Given your previous post, I would say there is no need to prove this explicitly, as it is just the same steps repeated. This results follows from the previous result. I think that is a better mathematical approach to deduce a similar result from a previous one than to go back to first principles and effectively repeat the same steps.

 

[issacnewton]

Perok, I could have done that. But just wanted to hone my $\epsilon-\delta$ skills in these kinds of proofs.

 

[PeroK]

Perok, I could have done that. But just wanted to hone my $\epsilon-\delta$ skills in these kinds of proofs.

Okay, but perhaps it's time to move on to more challenging problems.

 

[issacnewton]

Slowly I am moving there

 

[Ray Vickson]

Perok, I could have done that. But just wanted to hone my $\epsilon-\delta$ skills in these kinds of proofs.

But you are doing that at the expense of insight. You have proven the result already if $g(x) \to c > 0$, so to know the result for $g(x) \to c < 0$ just apply the previous result to $h(x) = -g(x)$, in which $h(x) \to -c > 0$. That IS a proof!

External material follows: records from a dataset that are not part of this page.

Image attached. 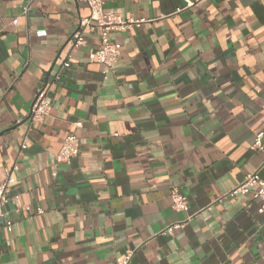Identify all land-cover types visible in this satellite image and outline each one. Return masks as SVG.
<instances>
[{"label":"crops","instance_id":"obj_1","mask_svg":"<svg viewBox=\"0 0 264 264\" xmlns=\"http://www.w3.org/2000/svg\"><path fill=\"white\" fill-rule=\"evenodd\" d=\"M24 2L0 0V181L19 194L0 264H264L253 188L228 193L264 179V0H102L145 20L110 32L105 75L99 30L69 44L85 2ZM40 90L49 113L30 122ZM68 133L79 154L60 163Z\"/></svg>","mask_w":264,"mask_h":264},{"label":"built area","instance_id":"obj_2","mask_svg":"<svg viewBox=\"0 0 264 264\" xmlns=\"http://www.w3.org/2000/svg\"><path fill=\"white\" fill-rule=\"evenodd\" d=\"M33 0H25L23 5L24 13H27L31 7ZM86 3L89 14L81 18L78 22L76 29L72 32L69 38L71 50H77L85 44L84 33L85 31L93 32L99 30V44L95 50L90 52V59L96 61L101 65V72L106 73L113 71L114 65L118 59V45L113 43L110 39L111 31H121L130 28L132 25H137L144 19L123 18L118 12L113 10H105L103 8L102 0H82ZM186 6H190L197 0H184ZM16 23V19L12 20ZM65 66L68 65L64 62ZM50 105L45 99V92L40 90L36 93L32 102L29 120L30 122H42L49 113ZM77 126L80 122L76 123ZM260 134L255 137L253 148H261L262 142ZM80 138L74 133H68L63 136L61 145L56 153V161L60 163H69L73 157L79 154ZM14 178L10 173L7 174L3 181H0V229L10 230L12 227V219L6 209V204L10 197L17 199L19 194H10V185ZM250 188H253V197L258 200L259 206L257 211L264 215V179L259 175L257 170L248 173L244 178L238 182L228 193L235 195L238 193H247ZM11 195V196H10ZM171 206L175 210H185L188 206V201L184 195L178 192L176 187L170 191ZM182 223L176 222L166 228L162 233H172L176 228L180 227ZM264 225V221H263ZM127 258L121 263L126 264Z\"/></svg>","mask_w":264,"mask_h":264},{"label":"water","instance_id":"obj_3","mask_svg":"<svg viewBox=\"0 0 264 264\" xmlns=\"http://www.w3.org/2000/svg\"><path fill=\"white\" fill-rule=\"evenodd\" d=\"M29 118V116L27 117V119Z\"/></svg>","mask_w":264,"mask_h":264}]
</instances>
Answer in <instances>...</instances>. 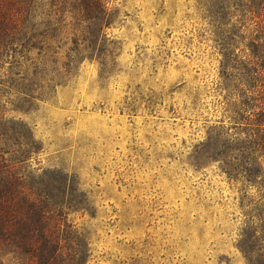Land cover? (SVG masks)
<instances>
[{
	"label": "rangeland",
	"instance_id": "1",
	"mask_svg": "<svg viewBox=\"0 0 264 264\" xmlns=\"http://www.w3.org/2000/svg\"><path fill=\"white\" fill-rule=\"evenodd\" d=\"M106 7L91 57L55 41L51 86L0 99V137L32 143L28 170L51 186L65 179V199L82 205L67 219L85 235L88 264H249L238 247L256 188L228 181L215 160L193 161L210 136L233 133L200 0Z\"/></svg>",
	"mask_w": 264,
	"mask_h": 264
},
{
	"label": "trees",
	"instance_id": "2",
	"mask_svg": "<svg viewBox=\"0 0 264 264\" xmlns=\"http://www.w3.org/2000/svg\"><path fill=\"white\" fill-rule=\"evenodd\" d=\"M200 8L218 50L214 90L233 133L210 136L193 161L215 160L228 181L256 188L238 249L249 264H264V0H200ZM110 20L106 0H0V99L16 101L38 82L50 87L51 43L69 37V52L91 57ZM36 150L21 137H0V264H88L85 235L67 219L82 205L65 199V179L51 186L28 170Z\"/></svg>",
	"mask_w": 264,
	"mask_h": 264
}]
</instances>
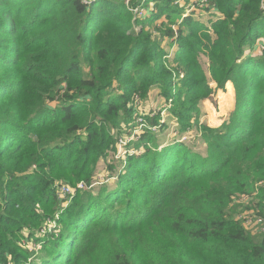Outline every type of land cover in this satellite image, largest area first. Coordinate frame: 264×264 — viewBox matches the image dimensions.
Segmentation results:
<instances>
[{"label": "trees", "instance_id": "1", "mask_svg": "<svg viewBox=\"0 0 264 264\" xmlns=\"http://www.w3.org/2000/svg\"><path fill=\"white\" fill-rule=\"evenodd\" d=\"M154 1L157 12L137 24L165 17L175 25L179 17L176 32L164 21L156 27L155 39L177 38L174 68L154 34L134 31L121 1L0 0V264L10 263L21 233L39 225L37 206L60 204L56 180L92 182L93 166L116 144L112 130L137 113L136 95L162 88L190 125L196 96L211 93V83L221 90L220 111L232 101L231 84L236 105L228 122L204 126L207 158L199 162L181 143L148 150L147 179L137 173L120 180L119 193L75 196L59 235L44 240L32 264H264L262 228L250 232L231 207L239 194H257L264 222V52L246 55L264 40V2L209 0L201 10L214 6L223 17L204 24L183 18L175 0ZM132 179L145 182L154 201L145 199L147 210L128 213L127 223L129 211L115 216L113 203Z\"/></svg>", "mask_w": 264, "mask_h": 264}, {"label": "rangeland", "instance_id": "2", "mask_svg": "<svg viewBox=\"0 0 264 264\" xmlns=\"http://www.w3.org/2000/svg\"><path fill=\"white\" fill-rule=\"evenodd\" d=\"M112 2H125L129 3L133 7L137 6L138 2L141 0H111ZM203 0H175L174 6H179V9L184 10V14L181 16L189 17L192 15L196 21L202 22L204 24H210L217 18H222V14L218 10H214V6L211 7L210 11H203L201 9H206L211 6L209 0H204L205 2L201 5ZM264 2V0H263ZM150 3H154V11H151L149 6ZM126 7V6H125ZM143 9L148 14L142 19V21L147 20L150 16L157 12V4L155 1L145 2ZM132 14V22L134 24V31L139 32L142 29H146L149 33L154 34V39L158 36L156 27L165 22L168 24H173L170 19L163 17L161 20L156 21L152 25L137 24L138 15ZM150 14V15H149ZM149 15V16H148ZM148 16V17H147ZM179 17L173 16L174 31H178L181 20L176 19ZM182 18V17H181ZM211 35L212 29H209ZM177 38H160L155 39L159 43L160 53H165L163 56L169 68H174L176 65L173 60L176 57L178 51V46L176 44ZM264 52V40L258 41L254 49L249 51L246 55H262ZM200 65L205 73L209 74V61L205 56L200 57ZM130 71L133 72V69ZM180 73V72H179ZM177 73L178 79L175 80V84L179 87L180 94L183 92V86H181V81L184 78V73L181 72L180 75ZM212 92L208 93L205 90L198 92L196 100L198 102L199 111L195 114V118L192 120L190 125H184L180 122L177 116L173 113L174 100L164 97V90L162 88L152 89L147 97L142 98L139 95L133 99L132 103L134 108L137 109V113L131 116L132 120L129 123H122L118 128L112 130V137L116 141L113 147H109L105 151V157L99 159L98 162L93 166L94 177L91 183H87L84 180L81 181H68L63 179H58L55 181L54 190L57 197L59 198L60 204L51 205L49 207H44L38 205L39 211L37 215L42 216L40 223L37 227L34 225L21 233L20 239L17 238L18 248L15 247L14 254L9 256V261H13V256L18 255L20 257L18 264H32V260H36L39 255L38 252L44 246V240L50 235L56 236L60 233V224H63V218L61 213H66L67 208L74 201L75 196L85 195L86 192L92 193L94 196L101 195L105 190L108 193L120 192L117 189L121 184L122 178L125 177H135L137 173H141L142 176L147 179V168L141 163L145 160V163H149L148 159H143L146 156L148 150H163L165 148L175 146L177 143L183 144L184 150H187V154L192 153L195 158H199V162L207 158V143L202 137V132L204 131V126L209 127H220L224 122H228L231 113L235 110V92L233 85L231 84L232 90V101L229 106L220 111V107L217 102V98L221 90L217 89L216 83H211ZM180 97V95H179ZM178 97V98H179ZM177 98V99H178ZM56 103H54L55 106ZM130 118V119H131ZM154 118L156 125L150 124V120ZM149 135L150 139H142L143 135ZM189 158V157H188ZM139 182V184H135ZM86 185L87 188L79 189L80 185ZM63 187H69L73 194H66L63 192ZM124 191L122 195H125L124 200H119L114 202V212L115 216L122 217L123 209H127L129 212L123 214V219L130 221V217H127L128 213L132 215H139V213L147 210L143 204L145 199H150L154 201L153 196L150 194L146 195L149 188L145 182L137 181L132 179V185H124ZM257 194L254 193H243L239 194L234 198V203L231 207L235 208L233 212V217L241 220L243 225L250 230L253 234L260 233L259 229H264V226L258 223L257 212L255 210L254 203L257 200ZM55 209V210H54ZM127 217V218H126ZM58 232V233H57ZM34 237H30V234ZM35 234V235H34ZM53 240V238H51ZM42 241V242H40Z\"/></svg>", "mask_w": 264, "mask_h": 264}, {"label": "built area", "instance_id": "3", "mask_svg": "<svg viewBox=\"0 0 264 264\" xmlns=\"http://www.w3.org/2000/svg\"><path fill=\"white\" fill-rule=\"evenodd\" d=\"M96 0H81V2L83 3V4H85V5H91L92 3H94ZM147 1H152V0H141L138 4H137V6H135V7H133L132 5H130L129 3H126L125 2V6H126V8L128 9V11L130 12V13H133L134 15H138V19H137V21H139V20H142L143 19V17H144V15L146 16L147 14H148V12H145L144 11V9H143V6H144V4H145V2H147ZM154 1V0H153ZM205 1L203 0V1H201V5L204 3ZM154 3H150L149 4V6H150V8H151V11L153 12L154 11ZM263 8H264V6H263ZM150 15V14H149ZM148 15V16H149ZM147 16V17H148ZM183 18H184V16H183ZM136 21V22H137ZM182 22V21H181ZM86 189L87 188V186L86 185H84V184H82V185H80V187H79V189ZM63 192L64 193H66V194H73L72 193V191L69 189V187H63ZM258 223L259 224H261V225H263L264 226V222L261 220V219H259L258 220ZM262 231L264 232V229H262Z\"/></svg>", "mask_w": 264, "mask_h": 264}]
</instances>
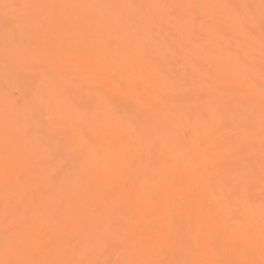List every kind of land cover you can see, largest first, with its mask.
<instances>
[{
    "label": "bare ground",
    "instance_id": "bare-ground-1",
    "mask_svg": "<svg viewBox=\"0 0 264 264\" xmlns=\"http://www.w3.org/2000/svg\"><path fill=\"white\" fill-rule=\"evenodd\" d=\"M0 261L264 264L261 0H0Z\"/></svg>",
    "mask_w": 264,
    "mask_h": 264
},
{
    "label": "snow or ice",
    "instance_id": "snow-or-ice-1",
    "mask_svg": "<svg viewBox=\"0 0 264 264\" xmlns=\"http://www.w3.org/2000/svg\"><path fill=\"white\" fill-rule=\"evenodd\" d=\"M261 5H262V7H264V0H261ZM0 264H12V262L0 261Z\"/></svg>",
    "mask_w": 264,
    "mask_h": 264
}]
</instances>
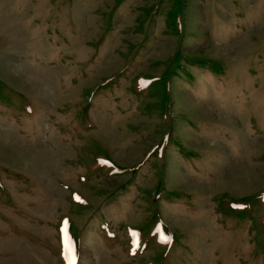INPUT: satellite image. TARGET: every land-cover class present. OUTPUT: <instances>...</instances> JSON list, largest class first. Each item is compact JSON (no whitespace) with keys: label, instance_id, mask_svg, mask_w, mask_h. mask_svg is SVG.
Here are the masks:
<instances>
[{"label":"rangeland","instance_id":"1","mask_svg":"<svg viewBox=\"0 0 264 264\" xmlns=\"http://www.w3.org/2000/svg\"><path fill=\"white\" fill-rule=\"evenodd\" d=\"M75 263L264 264V0H0V264Z\"/></svg>","mask_w":264,"mask_h":264},{"label":"snow or ice","instance_id":"2","mask_svg":"<svg viewBox=\"0 0 264 264\" xmlns=\"http://www.w3.org/2000/svg\"><path fill=\"white\" fill-rule=\"evenodd\" d=\"M137 246H139V245H137ZM67 251H68L69 257L74 260L75 259V255L73 253V249H72L70 244L67 247Z\"/></svg>","mask_w":264,"mask_h":264}]
</instances>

When I mention "insight" I mean that someone wanting to become adept at Mathematics should try very hard to recognize similar cases already solved, and just apply previous results whenever possible. Repeating over and over the same type of argument does not enhance one's understanding, and might even be regarded as working against true understanding.

 

[issacnewton]

Thanks Ray